**Exercise instructions**
Reproduce word for word the lines from the very start of the rows through the line that contains "love to visit", including that line.
Listed records: Begin
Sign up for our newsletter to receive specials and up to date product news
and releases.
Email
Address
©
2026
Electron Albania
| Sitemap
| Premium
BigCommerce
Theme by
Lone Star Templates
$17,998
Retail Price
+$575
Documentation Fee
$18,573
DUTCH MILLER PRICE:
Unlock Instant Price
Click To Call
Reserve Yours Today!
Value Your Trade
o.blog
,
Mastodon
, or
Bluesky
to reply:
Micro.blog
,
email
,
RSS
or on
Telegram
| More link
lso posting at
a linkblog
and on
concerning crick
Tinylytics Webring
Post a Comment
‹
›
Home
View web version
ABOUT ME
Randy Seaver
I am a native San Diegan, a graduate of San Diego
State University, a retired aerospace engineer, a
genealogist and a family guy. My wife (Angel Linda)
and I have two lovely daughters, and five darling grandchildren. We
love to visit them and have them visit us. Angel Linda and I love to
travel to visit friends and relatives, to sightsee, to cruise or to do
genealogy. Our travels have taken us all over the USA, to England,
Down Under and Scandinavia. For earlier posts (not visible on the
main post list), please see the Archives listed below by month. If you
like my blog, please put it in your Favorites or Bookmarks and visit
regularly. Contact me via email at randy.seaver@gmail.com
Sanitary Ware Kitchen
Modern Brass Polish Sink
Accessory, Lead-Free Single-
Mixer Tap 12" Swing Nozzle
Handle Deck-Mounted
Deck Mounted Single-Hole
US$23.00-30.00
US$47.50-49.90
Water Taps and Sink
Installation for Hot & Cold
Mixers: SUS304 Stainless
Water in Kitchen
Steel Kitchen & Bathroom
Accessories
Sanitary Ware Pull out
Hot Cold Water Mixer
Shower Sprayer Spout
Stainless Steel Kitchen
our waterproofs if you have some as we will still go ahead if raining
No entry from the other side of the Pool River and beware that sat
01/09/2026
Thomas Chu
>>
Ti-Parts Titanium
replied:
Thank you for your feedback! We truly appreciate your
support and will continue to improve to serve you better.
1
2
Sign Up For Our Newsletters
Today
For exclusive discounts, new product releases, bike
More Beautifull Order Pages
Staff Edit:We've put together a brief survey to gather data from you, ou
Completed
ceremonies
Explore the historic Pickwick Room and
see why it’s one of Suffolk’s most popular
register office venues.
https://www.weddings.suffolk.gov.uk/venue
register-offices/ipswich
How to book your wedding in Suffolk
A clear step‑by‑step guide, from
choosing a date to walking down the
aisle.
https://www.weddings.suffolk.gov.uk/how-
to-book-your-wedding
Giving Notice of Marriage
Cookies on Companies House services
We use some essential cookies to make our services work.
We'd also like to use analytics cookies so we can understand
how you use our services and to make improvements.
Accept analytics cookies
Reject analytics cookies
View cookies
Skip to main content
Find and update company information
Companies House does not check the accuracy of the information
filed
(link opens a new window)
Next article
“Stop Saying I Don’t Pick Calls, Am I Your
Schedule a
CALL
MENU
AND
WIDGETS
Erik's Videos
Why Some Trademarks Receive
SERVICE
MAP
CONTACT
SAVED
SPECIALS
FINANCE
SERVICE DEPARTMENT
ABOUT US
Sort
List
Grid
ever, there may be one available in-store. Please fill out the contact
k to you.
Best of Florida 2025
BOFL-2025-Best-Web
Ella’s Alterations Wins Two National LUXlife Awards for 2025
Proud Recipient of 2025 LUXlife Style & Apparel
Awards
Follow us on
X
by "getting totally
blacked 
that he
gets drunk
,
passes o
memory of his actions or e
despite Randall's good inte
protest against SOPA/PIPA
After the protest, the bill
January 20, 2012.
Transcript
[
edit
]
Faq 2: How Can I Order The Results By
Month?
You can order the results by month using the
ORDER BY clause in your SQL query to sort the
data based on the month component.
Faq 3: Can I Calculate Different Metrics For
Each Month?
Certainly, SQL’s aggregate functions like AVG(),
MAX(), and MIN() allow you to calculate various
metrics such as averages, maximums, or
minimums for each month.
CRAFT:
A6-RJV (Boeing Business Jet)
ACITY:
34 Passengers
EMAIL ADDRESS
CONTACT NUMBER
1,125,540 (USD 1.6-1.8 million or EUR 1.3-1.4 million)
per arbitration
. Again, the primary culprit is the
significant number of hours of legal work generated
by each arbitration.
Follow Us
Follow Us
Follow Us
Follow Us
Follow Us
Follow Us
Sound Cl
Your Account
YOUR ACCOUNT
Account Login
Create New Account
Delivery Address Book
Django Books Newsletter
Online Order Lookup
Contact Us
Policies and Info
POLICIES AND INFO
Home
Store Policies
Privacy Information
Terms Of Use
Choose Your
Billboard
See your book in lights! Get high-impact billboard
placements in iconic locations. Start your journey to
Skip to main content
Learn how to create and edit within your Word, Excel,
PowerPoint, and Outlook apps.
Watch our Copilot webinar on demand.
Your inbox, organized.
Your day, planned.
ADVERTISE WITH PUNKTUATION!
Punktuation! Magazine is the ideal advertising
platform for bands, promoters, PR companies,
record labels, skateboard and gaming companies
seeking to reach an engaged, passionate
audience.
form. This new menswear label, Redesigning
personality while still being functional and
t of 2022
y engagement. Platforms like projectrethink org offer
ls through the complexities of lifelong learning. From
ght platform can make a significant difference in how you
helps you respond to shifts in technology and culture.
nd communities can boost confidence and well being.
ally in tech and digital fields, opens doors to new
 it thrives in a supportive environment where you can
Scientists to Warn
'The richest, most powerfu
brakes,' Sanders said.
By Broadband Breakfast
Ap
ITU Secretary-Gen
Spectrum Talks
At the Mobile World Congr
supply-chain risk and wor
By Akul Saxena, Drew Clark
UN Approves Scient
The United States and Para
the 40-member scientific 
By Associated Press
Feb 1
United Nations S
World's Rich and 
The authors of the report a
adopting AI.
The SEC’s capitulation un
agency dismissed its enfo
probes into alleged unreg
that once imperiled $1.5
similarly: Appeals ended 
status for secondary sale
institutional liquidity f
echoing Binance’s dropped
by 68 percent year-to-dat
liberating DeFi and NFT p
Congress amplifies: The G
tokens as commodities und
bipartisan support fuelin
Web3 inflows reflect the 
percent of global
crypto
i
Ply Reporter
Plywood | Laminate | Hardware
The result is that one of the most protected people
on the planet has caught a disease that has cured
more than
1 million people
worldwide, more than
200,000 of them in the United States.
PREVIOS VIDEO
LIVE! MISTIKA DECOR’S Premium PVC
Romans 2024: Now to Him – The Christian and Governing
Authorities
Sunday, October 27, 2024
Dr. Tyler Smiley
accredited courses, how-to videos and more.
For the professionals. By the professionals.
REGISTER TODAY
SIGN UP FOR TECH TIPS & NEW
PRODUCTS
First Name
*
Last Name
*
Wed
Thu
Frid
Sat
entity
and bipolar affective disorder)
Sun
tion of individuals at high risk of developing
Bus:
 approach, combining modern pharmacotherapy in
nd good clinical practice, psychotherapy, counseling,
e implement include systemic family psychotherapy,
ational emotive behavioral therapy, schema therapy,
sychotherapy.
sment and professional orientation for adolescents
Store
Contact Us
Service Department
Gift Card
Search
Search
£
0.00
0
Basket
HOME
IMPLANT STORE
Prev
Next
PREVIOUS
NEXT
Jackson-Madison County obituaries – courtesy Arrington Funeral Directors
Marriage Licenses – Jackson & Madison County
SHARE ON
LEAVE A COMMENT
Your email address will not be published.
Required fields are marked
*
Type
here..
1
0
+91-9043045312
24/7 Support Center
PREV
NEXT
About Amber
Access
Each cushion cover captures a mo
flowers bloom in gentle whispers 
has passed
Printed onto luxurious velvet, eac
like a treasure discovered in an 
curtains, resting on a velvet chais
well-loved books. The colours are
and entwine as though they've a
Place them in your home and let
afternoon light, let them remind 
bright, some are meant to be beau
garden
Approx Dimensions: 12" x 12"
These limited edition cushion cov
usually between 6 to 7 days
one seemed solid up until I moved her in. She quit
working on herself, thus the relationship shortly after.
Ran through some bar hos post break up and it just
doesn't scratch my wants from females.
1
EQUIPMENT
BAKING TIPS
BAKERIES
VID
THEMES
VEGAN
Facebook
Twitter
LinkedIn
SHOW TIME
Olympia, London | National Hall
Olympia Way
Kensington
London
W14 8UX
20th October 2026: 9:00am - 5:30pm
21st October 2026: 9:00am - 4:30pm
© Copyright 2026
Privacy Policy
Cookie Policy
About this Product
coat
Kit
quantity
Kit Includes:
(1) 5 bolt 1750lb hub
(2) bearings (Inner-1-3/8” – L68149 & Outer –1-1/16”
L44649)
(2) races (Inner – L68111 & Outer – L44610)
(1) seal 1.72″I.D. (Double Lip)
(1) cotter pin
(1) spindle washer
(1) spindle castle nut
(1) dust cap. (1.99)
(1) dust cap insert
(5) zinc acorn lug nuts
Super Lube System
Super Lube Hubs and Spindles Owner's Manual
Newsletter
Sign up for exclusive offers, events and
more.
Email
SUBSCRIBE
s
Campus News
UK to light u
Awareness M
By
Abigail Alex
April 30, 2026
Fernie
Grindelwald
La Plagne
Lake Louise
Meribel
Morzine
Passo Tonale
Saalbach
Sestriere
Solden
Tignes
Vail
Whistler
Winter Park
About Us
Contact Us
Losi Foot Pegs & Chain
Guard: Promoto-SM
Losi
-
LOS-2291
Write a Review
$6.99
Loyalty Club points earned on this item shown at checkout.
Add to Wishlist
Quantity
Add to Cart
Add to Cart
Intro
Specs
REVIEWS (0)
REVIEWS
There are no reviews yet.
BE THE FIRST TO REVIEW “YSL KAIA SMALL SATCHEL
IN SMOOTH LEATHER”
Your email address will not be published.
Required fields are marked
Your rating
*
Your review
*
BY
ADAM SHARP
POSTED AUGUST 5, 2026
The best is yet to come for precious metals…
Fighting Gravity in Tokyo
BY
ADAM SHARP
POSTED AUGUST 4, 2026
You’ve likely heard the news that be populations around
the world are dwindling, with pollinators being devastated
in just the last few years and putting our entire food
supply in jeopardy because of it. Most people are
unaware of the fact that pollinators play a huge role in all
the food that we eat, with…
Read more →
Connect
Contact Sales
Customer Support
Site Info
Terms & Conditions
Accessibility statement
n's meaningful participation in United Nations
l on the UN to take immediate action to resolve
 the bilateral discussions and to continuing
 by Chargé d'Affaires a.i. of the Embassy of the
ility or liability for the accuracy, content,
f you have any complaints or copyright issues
Listed records: End
**Answer for this exercise**
Sign up for our newsletter to receive specials and up to date product news
and releases.
Email
Address
©
2026
Electron Albania
| Sitemap
| Premium
BigCommerce
Theme by
Lone Star Templates
$17,998
Retail Price
+$575
Documentation Fee
$18,573
DUTCH MILLER PRICE:
Unlock Instant Price
Click To Call
Reserve Yours Today!
Value Your Trade
o.blog
,
Mastodon
, or
Bluesky
to reply:
Micro.blog
,
email
,
RSS
or on
Telegram
| More link
lso posting at
a linkblog
and on
concerning crick
Tinylytics Webring
Post a Comment
‹
›
Home
View web version
ABOUT ME
Randy Seaver
I am a native San Diegan, a graduate of San Diego
State University, a retired aerospace engineer, a
genealogist and a family guy. My wife (Angel Linda)
and I have two lovely daughters, and five darling grandchildren. We
love to visit them and have them visit us. Angel Linda and I love to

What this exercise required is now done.